Exercise brief
Scan the listing below. Return every line containing the string "scroll".

Data for the task
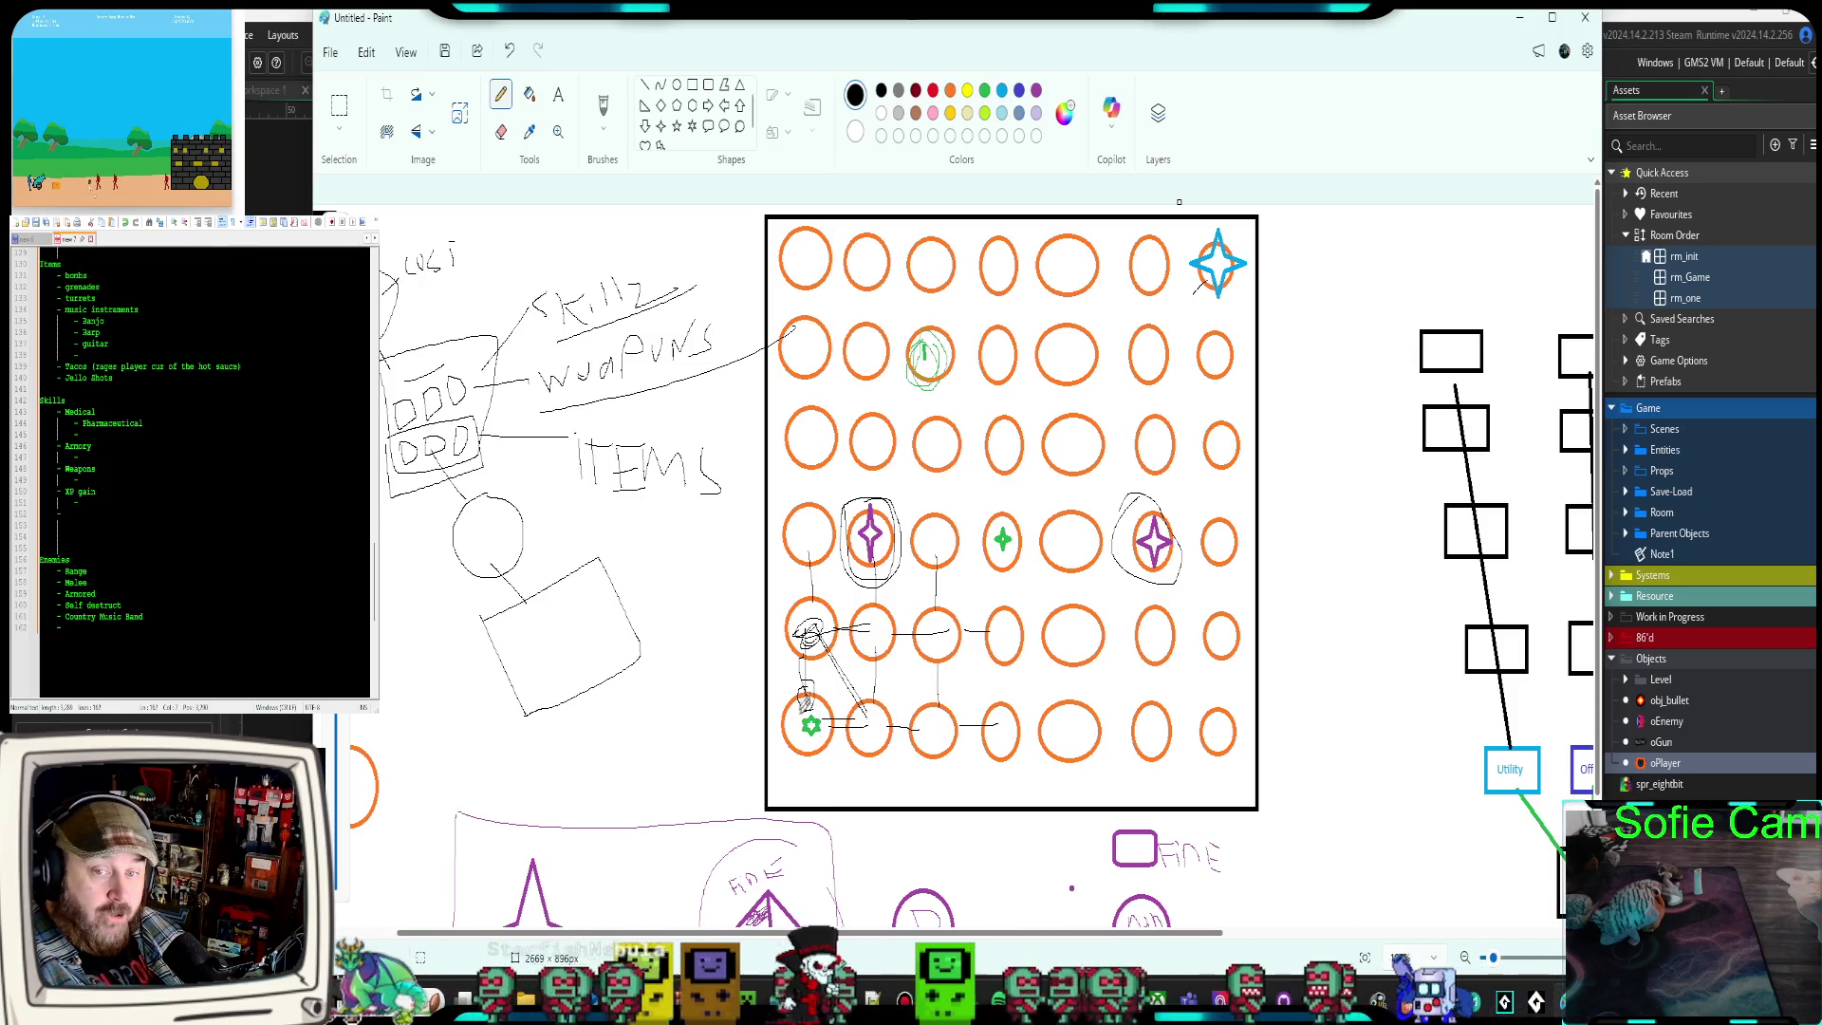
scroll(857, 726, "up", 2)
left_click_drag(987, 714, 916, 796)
...
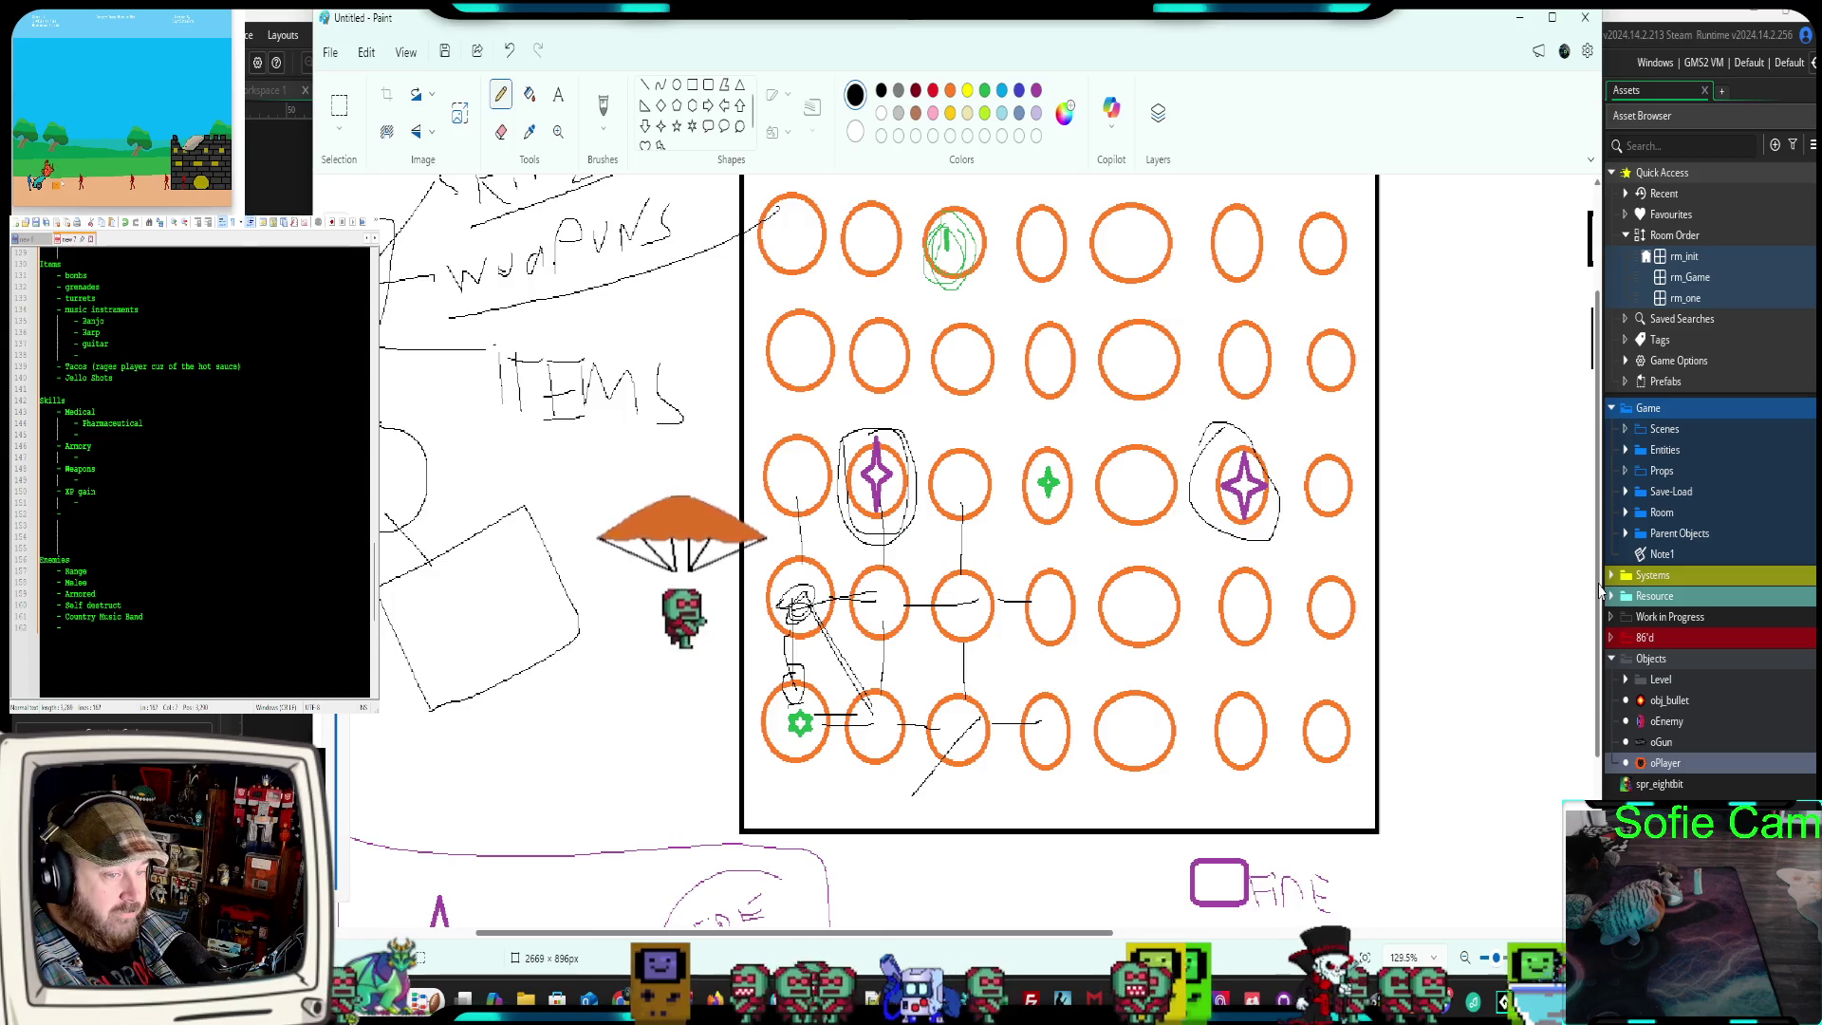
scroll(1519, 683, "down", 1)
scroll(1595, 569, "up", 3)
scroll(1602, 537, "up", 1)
...
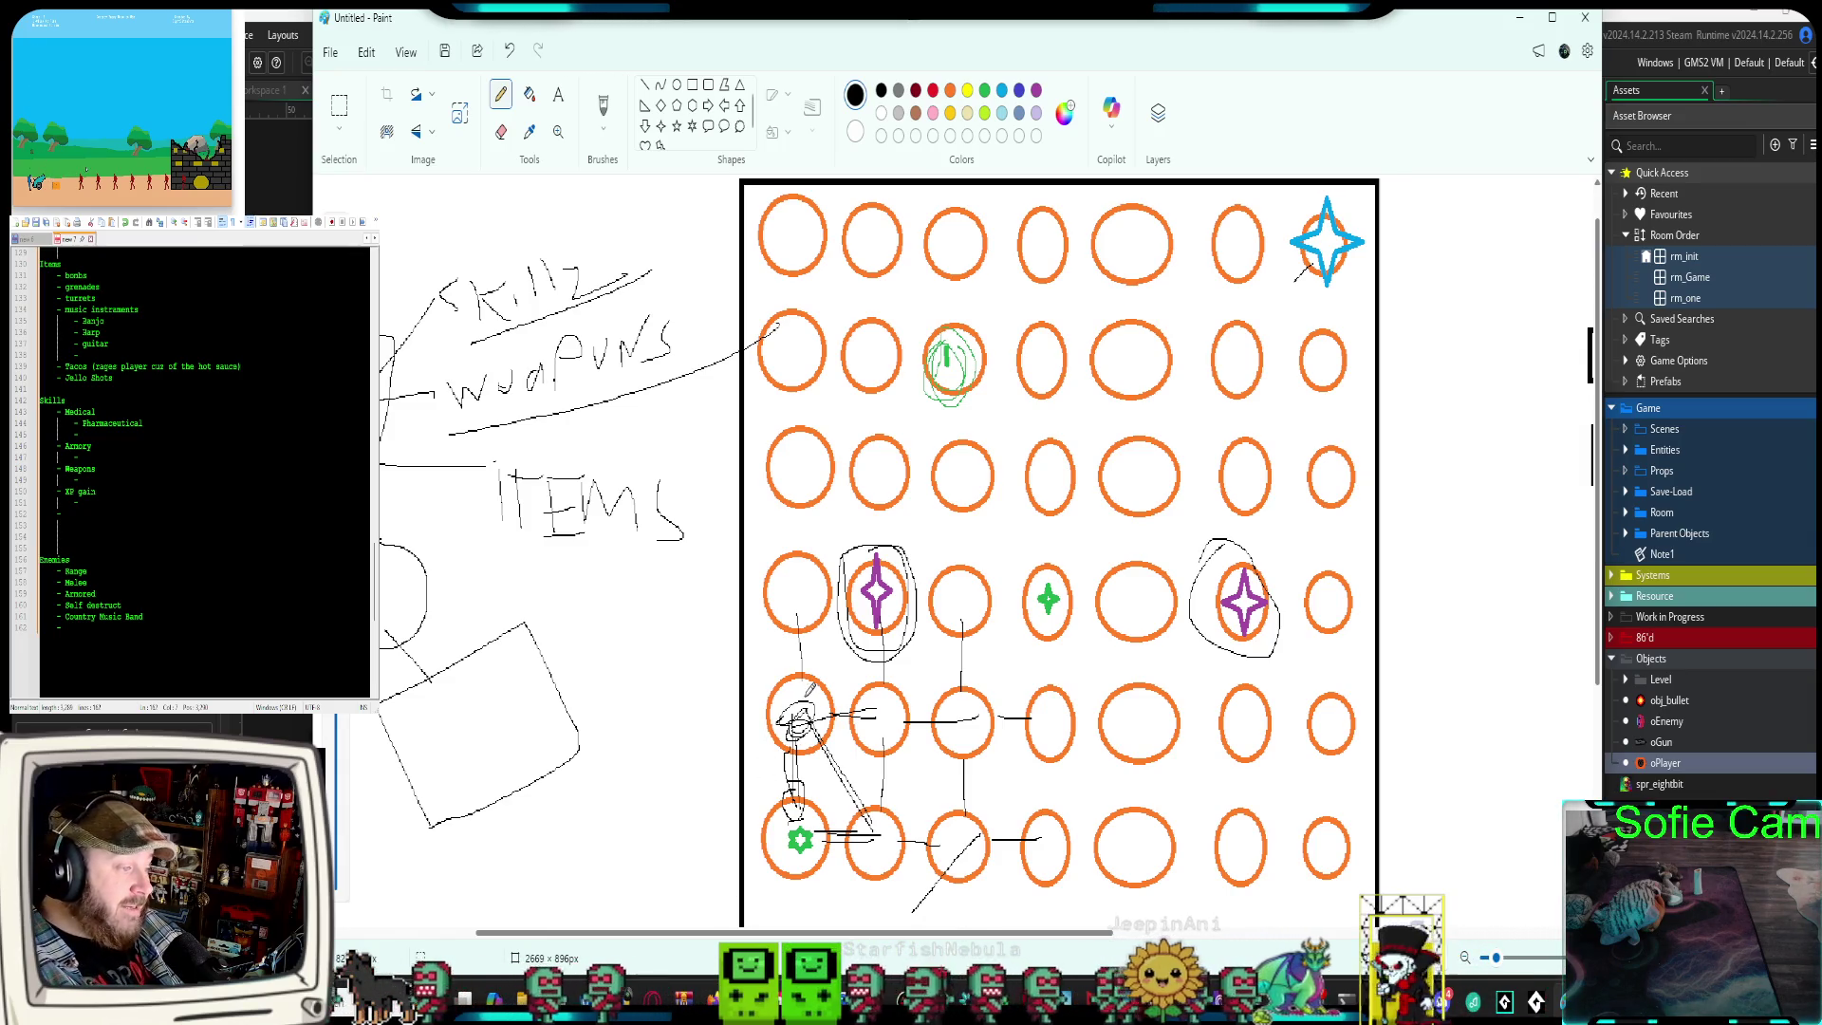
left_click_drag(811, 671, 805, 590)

Response below
scroll(857, 726, "up", 2)
scroll(1519, 683, "down", 1)
scroll(1595, 569, "up", 3)
scroll(1602, 537, "up", 1)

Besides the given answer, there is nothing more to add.